JAKARTA: Malaysian palm oil futures edged up on Friday, tracking rival oils’ movement in the Dalian market, but were set for a second straight weekly loss.
The benchmark palm oil contract for May delivery on the Bursa Malaysia Derivatives Exchange added 24 ringgit, or 0.54%, to 4,504 ringgit ($1,016.02) a metric ton in early trade.
Malaysian palm oil higher
The futures have lost 1.69% so far this week.
Fundamentals
Dalian’s most-active soyoil contract gained 1.35% after data on Thursday showed US soyoil exports in January hit a 15-year high. Its palm oil contract added 1.29%, while soyoil on the Chicago Board of Trade (CBOT) fell 0.37%.
Palm oil tracks price movements of rival edible oils as it competes for a share of the global vegetable oils market.
Indonesia exported 29.5 million metric tons of palm oil products last year, an 8.3% drop on-year, data released on Thursday by GAPKI, the Indonesia Palm Oil Association, showed.

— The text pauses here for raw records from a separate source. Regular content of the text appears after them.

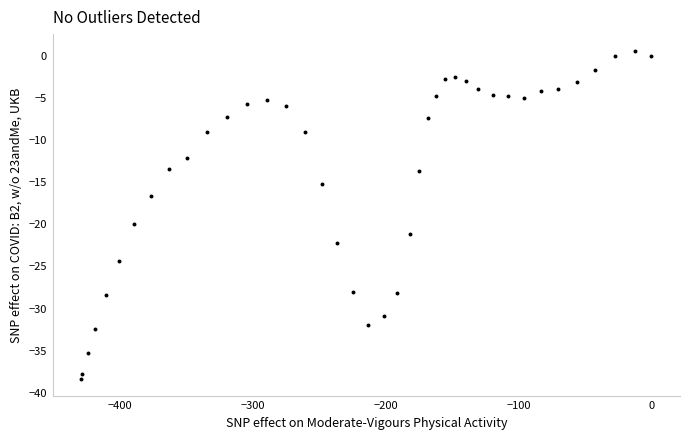

What is the range of Y values (max minus min)?

39.0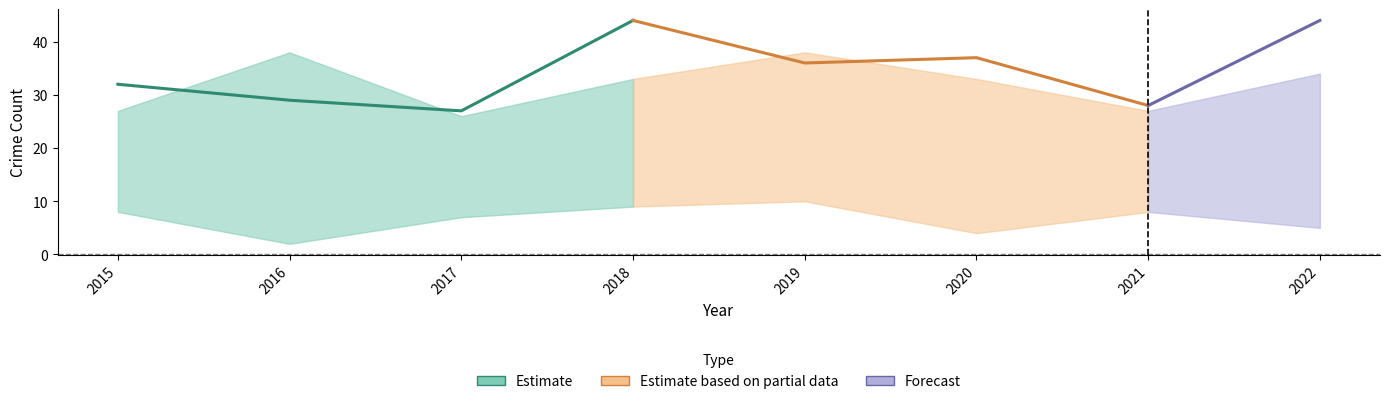

Is it true that Robbery equals 13 at 2018?

False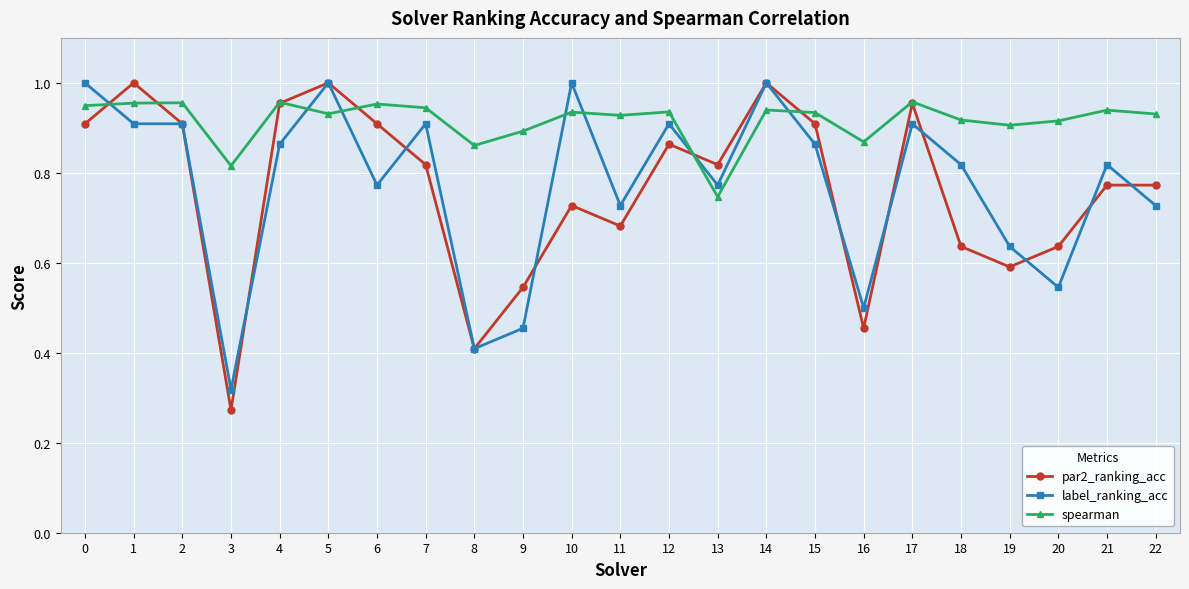

Is the value of par2_ranking_acc at 0 greater than the value of spearman at 21?

No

Malaysia’s February palm oil inventories are estimated to have fallen to their lowest in nearly three years due to production disruptions caused by floods, a Reuters survey showed.

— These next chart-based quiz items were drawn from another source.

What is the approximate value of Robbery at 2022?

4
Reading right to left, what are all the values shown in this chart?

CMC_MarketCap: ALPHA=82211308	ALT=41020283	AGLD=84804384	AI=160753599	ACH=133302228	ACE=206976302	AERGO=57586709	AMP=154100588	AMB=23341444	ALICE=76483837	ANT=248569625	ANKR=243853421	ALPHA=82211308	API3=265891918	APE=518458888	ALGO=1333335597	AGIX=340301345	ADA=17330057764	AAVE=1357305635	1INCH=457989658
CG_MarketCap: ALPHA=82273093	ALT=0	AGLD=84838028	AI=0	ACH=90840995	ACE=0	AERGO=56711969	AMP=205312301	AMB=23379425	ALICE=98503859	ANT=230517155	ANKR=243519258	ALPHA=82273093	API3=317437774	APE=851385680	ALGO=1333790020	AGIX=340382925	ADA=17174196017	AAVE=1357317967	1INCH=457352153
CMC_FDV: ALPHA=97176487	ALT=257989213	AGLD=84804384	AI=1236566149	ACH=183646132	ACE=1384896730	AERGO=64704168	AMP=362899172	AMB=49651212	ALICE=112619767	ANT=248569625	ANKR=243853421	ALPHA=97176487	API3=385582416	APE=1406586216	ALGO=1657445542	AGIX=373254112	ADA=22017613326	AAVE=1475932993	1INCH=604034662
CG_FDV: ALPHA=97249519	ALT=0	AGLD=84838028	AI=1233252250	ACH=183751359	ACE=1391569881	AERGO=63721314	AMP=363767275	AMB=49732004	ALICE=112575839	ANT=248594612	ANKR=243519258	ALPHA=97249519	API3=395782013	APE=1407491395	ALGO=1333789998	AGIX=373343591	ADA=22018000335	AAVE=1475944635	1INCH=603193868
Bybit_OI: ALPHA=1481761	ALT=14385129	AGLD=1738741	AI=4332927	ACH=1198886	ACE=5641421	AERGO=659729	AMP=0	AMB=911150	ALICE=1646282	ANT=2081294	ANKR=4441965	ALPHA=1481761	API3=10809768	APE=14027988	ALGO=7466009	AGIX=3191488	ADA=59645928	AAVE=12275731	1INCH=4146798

Palm oil plantations in two states in Malaysia, the world’s second-biggest producer of the commodity, have been hit by infestations, a minister said, as the country recovers from floods that have disrupted production.
Oil prices were little changed, but were set for their biggest weekly decline since October 2024 as the uncertainty around US tariff policy is creating concerns about demand growth at the same time major producers are set to increase output.

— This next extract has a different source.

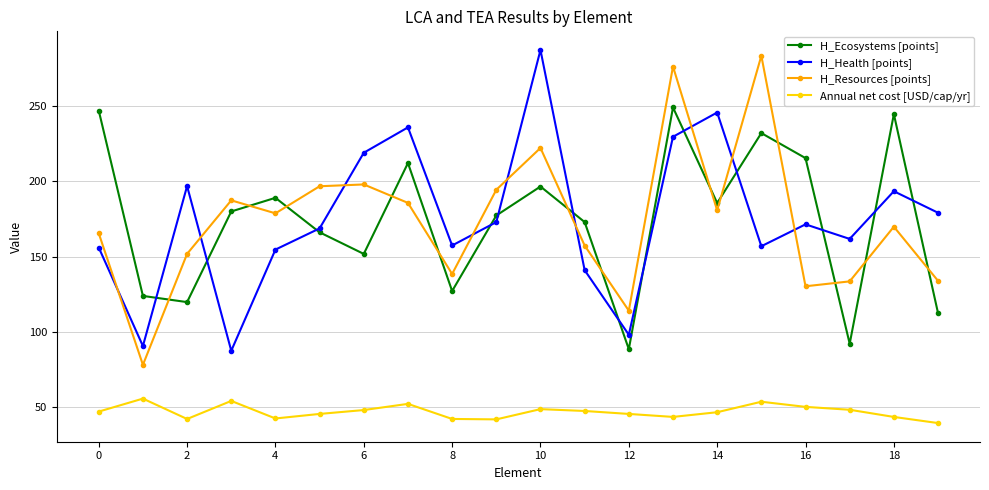

Does the chart display data point markers on the line(s)?

Yes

Firmer crude oil futures make palm a more attractive option for biodiesel feedstock.
The ringgit, palm’s currency of trade, weakened 0.2% against the US dollar, making the commodity slightly cheaper for buyers holding foreign currencies.
Palm oil may climb to 4,557 ringgit per metric ton as it has broken a falling trendline, Reuters technical analyst Wang Tao said.